Canada Revenue Agency faces questions over a “security state” scheme to bypass federal law in compiling a database of suspected fraud within the tax department. An MP and the union for senior staff questioned the ethics and legality of the program.
“This is startling; it’s Frankenstein-esque,” said Peter Bleyer, special advisor to the president of the Professional Institute of the Public Service of Canada; “Once you go down this crazy path you don’t know what you’re going to wind up with.”
The Revenue Agency is contracting private consultants to build an “internal fraud” surveillance system to track anonymous tips from its 40,000 employees on suspected wrongdoing by co-workers. In a contract notice, the agency said existing methods to investigate “fraudulent activity and inappropriate conduct by employees” are too restricted by the Access To Information Act and Privacy Act.
“Any information gathered during the course of an investigation into wrongdoing becomes accessible under these Acts; therefore, employees may be reluctant to come forward,” the agency noted; “An anonymous reporting channel, more commonly known as a tip line or hotline, provides employees with an anonymous means to report concerns such as allegations of fraudulent activity or misuse engaged in by fellow employees or management.”
Blacklock’s review of thousands of in-house Summary Discipline Reports on tax officials over a six-year period found only 3 suspected cases of criminal activity: an employee who improperly accessed 162 tax returns; another who falsified a $14,000 reassessment payment; and a third worker who altered family members’ tax returns and directed refund cheques to a personal bank account.
Bleyer said the new informants’ surveillance system appeared to be a disproportionate response: “Canada Revenue Agency is creating a problem where there is none,” he said.
“This turns the public service into a security state,” Bleyer continued. “It creates an atmosphere of secrecy and fear, and I’d point out the context in which this agency is operating.

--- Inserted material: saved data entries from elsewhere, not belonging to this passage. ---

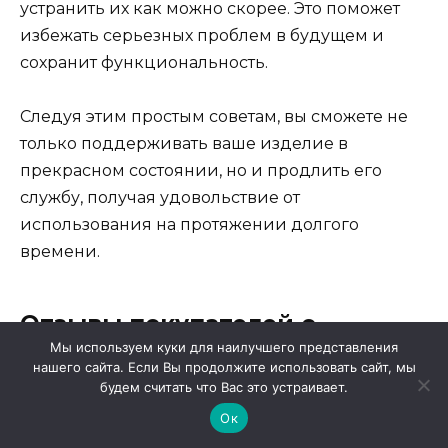
устранить их как можно скорее. Это поможет
избежать серьезных проблем в будущем и
сохранит функциональность.
Следуя этим простым советам, вы сможете не
только поддерживать ваше изделие в
прекрасном состоянии, но и продлить его
службу, получая удовольствие от
использования на протяжении долгого
времени.
Отзывы покупателей о
продукте
Мы используем куки для наилучшего представления
нашего сайта. Если Вы продолжите использовать сайт, мы
будем считать что Вас это устраивает.
При анализе отзывов стоит обратить внимание
Ок
на несколько ключевых моментов: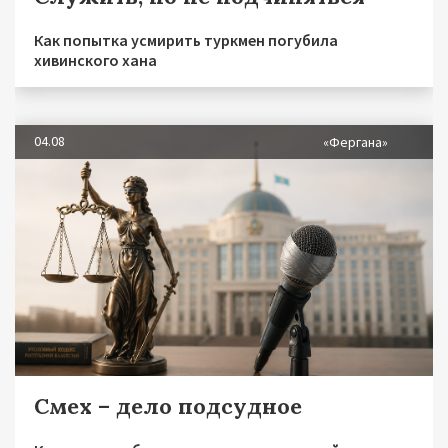
Как попытка усмирить туркмен погубила
хивинского хана
04.08
«Фергана»
Смех – дело подсудное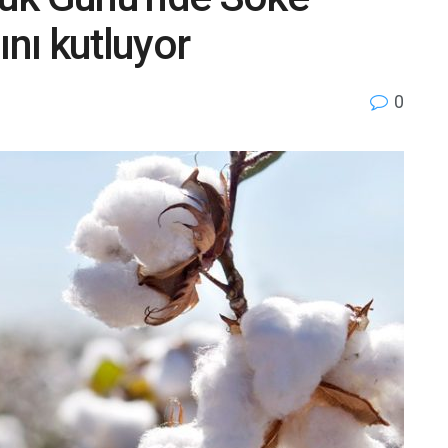
nı kutluyor
0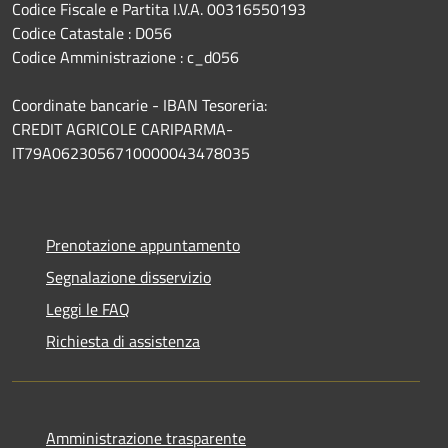
Codice Fiscale e Partita I.V.A. 00316550193
Codice Catastale : D056
Codice Amministrazione : c_d056
Coordinate bancarie - IBAN Tesoreria:
CREDIT AGRICOLE CARIPARMA-
IT79A0623056710000043478035
Prenotazione appuntamento
Segnalazione disservizio
Leggi le FAQ
Richiesta di assistenza
Amministrazione trasparente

The government is so obviously interested in secrecy: that is the message coming from that centre.”
Revenue Minister Kerry-Lynne Findlay did not comment.
Evidence Will Be ‘Permanently Deleted’
The tax department in its notice to contractors stressed the informants’ database must not be shared with any third-parties – a blanket exemption that would include parliamentarians – and allow management to destroy records at will: “All information collected on behalf of the Canada Revenue Agency belongs to the CRA,” the agency wrote; contractors are to “maintain all allegations within the database until Canada Revenue Agency authorized reviewers or a CRA project authority request to have them permanently deleted from the database.”
MP Murray Rankin, New Democrat revenue critic, described the scheme as unsettling. “It is disturbing,” said Rankin, MP for Victoria. “The Access To Information Act has been held by the Supreme Court to be a ‘quasi-constitutional’ right. To see Canada Revenue doing an end run around that Act is very disturbing.”
The Access Act was introduced in 1983. Supreme Court Chief Justice Beverley McLachlin in a 2009 speech described the legislation as having “quasi-constitutional status”, calling it a “check on abuse of powers”: “The need for information is compounded by the inevitable tendency of governments and those exercising powers on behalf of the government to disclose only as much as they deem necessary,” Justice McLachlin said.
Canada Revenue would not explain the need for the surveillance system, and did not comment on what assurances it could offer that incriminating material embarrassing to government officials would not be destroyed. “That cuts both ways,” said the Professional Institute’s Bleyer. “They want to protect this information from who? Does it protect the informants or does it protect the government?”
“We need to talk to Canada Revenue Agency,” Bleyer added. “What is the intention of this? Is it really as crazy as it sounds? We’re going to take a close look at this.”